Entries shown →
Start of Block

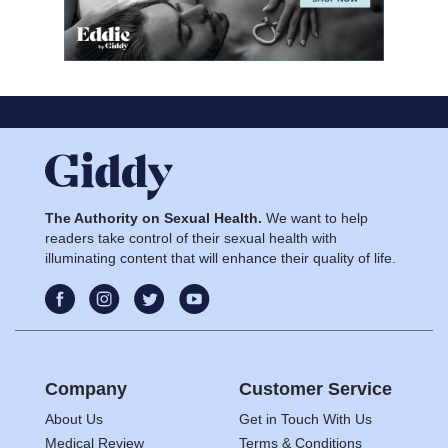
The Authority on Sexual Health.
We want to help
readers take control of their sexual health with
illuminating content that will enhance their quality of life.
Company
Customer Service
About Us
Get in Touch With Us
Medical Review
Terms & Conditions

End of Block
Start of Block

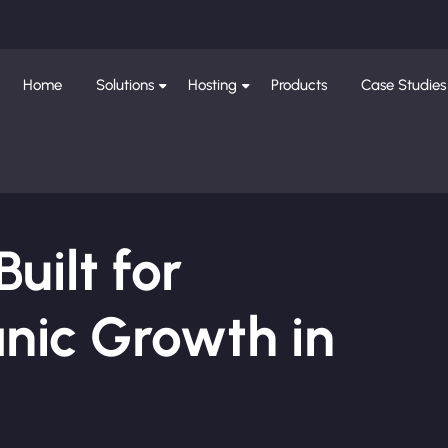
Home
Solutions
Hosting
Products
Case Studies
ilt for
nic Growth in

End of Block

Work order →
Extract the section of the records that opens with the line containing "The Authority on Sexual Health." and closes with the line containing "Terms & Conditions", including both of those lines. Reproduce each line unchanged.

Written answer →
The Authority on Sexual Health.
We want to help
readers take control of their sexual health with
illuminating content that will enhance their quality of life.
Company
Customer Service
About Us
Get in Touch With Us
Medical Review
Terms & Conditions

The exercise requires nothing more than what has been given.